Ohm's law relates the voltage, current and resistance using the following relation:

V = I*R

where:

V is the applied voltage

I is the current

R is the resistance

From this relation, we can note that the voltage and current are directly related to each other assuming constant resistance.

This means that when the current decreases, the voltage must have decreased as well.

Now, if we want to calculate the value of the new voltage, we can follow the following steps:

We are first given that:

Voltage = 45 volts

Current = 10 ma = 10*10^-3 ampere

Substituting in the above relation:

V = IR

R = V/I = 45/10*10^-3 4500 Ω

Later, the current dropped to 7*10^-3 ampere and the resistance is kept the same.

We will again substitute in the above equation to get the value of the new voltage as follows:

V = IR = 7*10^-3 * 4500 = 31.5 volts

Based on the calculations, our conclusion that the voltage will decrease as the current decreases is verified.

This can be computed using Ohm's law relates the voltage, current and resistance using the following relation:

V = I * R

Where:

V is the applied voltage

I is the current

R is the resistance

We can say that the voltage and current are straight related to each other supposing there is continuous resistance. Meaning that when the current decreases, the voltage must have decreased as well.
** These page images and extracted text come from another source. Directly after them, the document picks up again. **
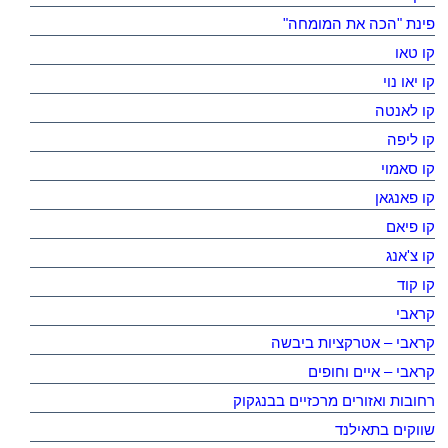
פינת "הכה את המומחה"
קו טאו
קו יאו נוי
קו לאנטה
קו ליפה
קו סאמוי
קו פאנגאן
קו פיאם
קו צ'אנג
קו קוד
קראבי
קראבי – אטרקציות ביבשה
קראבי – איים וחופים
רחובות ואזורים מרכזיים בבנגקוק
שווקים בתאילנד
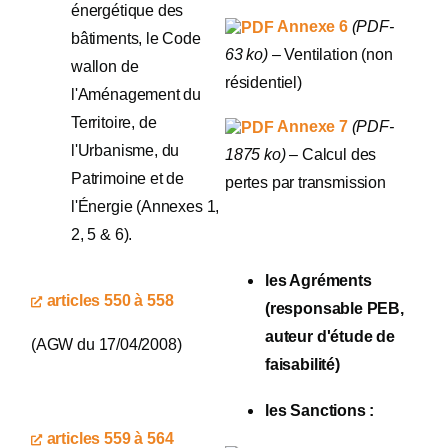
énergétique des
Annexe 6
(PDF-
bâtiments, le Code
63 ko)
– Ventilation (non
wallon de
résidentiel)
l'Aménagement du
Territoire, de
Annexe 7
(PDF-
l'Urbanisme, du
1875 ko)
– Calcul des
Patrimoine et de
pertes par transmission
l'Énergie (Annexes 1,
2, 5 & 6).
les Agréments
articles 550 à 558
(responsable PEB,
auteur d'étude de
(AGW du 17/04/2008)
faisabilité)
les Sanctions :
articles 559 à 564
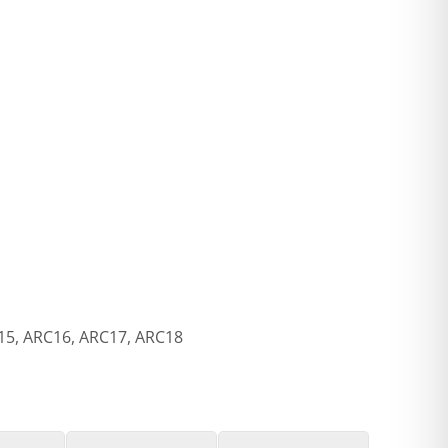
15, ARC16, ARC17, ARC18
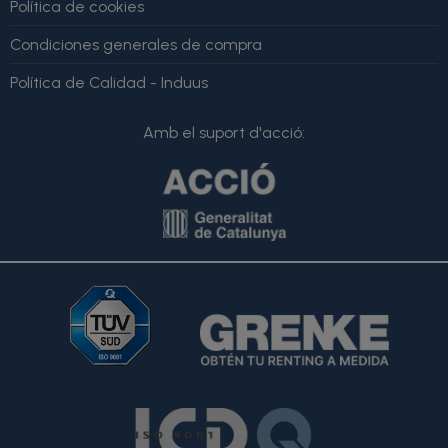
Política de cookies
Condiciones generales de compra
Política de Calidad - Induus
Amb el suport d'acció:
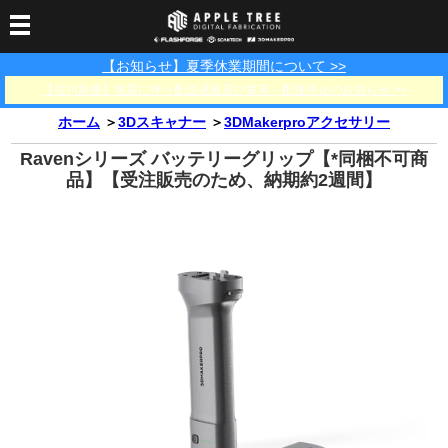
【お知らせ】夏季休業期間について >>
3Dプリンター
【佐川急便】地震に伴う配送遅延及び集荷・配達停止のお知らせ >>
3Dスキャナー
3Dプリンター一覧
FLASHFORGE
Bambu Lab
ホーム
＞
3Dスキャナー
＞
3DMakerproアクセサリー
フィラメント
SCANOLOGY
3DeVOK
3Dスキャナー消耗品
Ravenシリーズ バッテリーグリップ【*同梱不可商
光造形用レジン
フィラメント一覧
FLASHFORGE
Bambu Lab
品】【受注販売のため、納期約2週間】
3DMakerpro
消耗品
DLP用レジン
LCD用レジン
エキマテ レジン
FusRock
その他
部品
レジン洗浄液
工具類
その他
サポート
フィラメント乾燥・防
フィラメント保管用乾
カプトンテープ
湿ボックス
燥剤
ショールーム
お問い合わせ
ダウンロード
FAQ
PP用タックシート
オフィシャルサイト
在庫処分セール
法人窓口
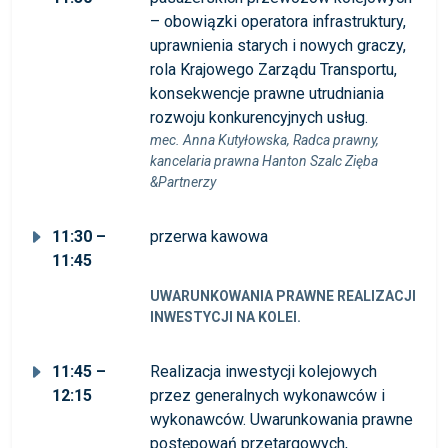
– obowiązki operatora infrastruktury,
uprawnienia starych i nowych graczy,
rola Krajowego Zarządu Transportu,
konsekwencje prawne utrudniania
rozwoju konkurencyjnych usług.
mec. Anna Kutyłowska, Radca prawny,
kancelaria prawna Hanton Szalc Zięba
&Partnerzy
11:30 –
przerwa kawowa
11:45
UWARUNKOWANIA PRAWNE REALIZACJI
INWESTYCJI NA KOLEI.
11:45 –
Realizacja inwestycji kolejowych
12:15
przez generalnych wykonawców i
wykonawców. Uwarunkowania prawne
postępowań przetargowych,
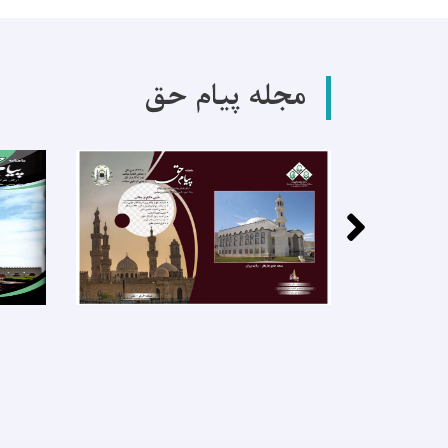
مجله پیام حق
So let us calculate the new voltage:

Voltage = 45 volts

Current = 10 ma = 10*10^-3 ampere

Substituting in the above relation:

V = IR

R = V/I = 45/10*10^-3 4500 Ω

Well along, the current released to 7*10^-3 ampere and the resistance is reserved the same.

So using the old equation: V = IR = 7*10^-3 * 4500 = 31.5 volts

Therefore, the voltage decreases as the current decreases.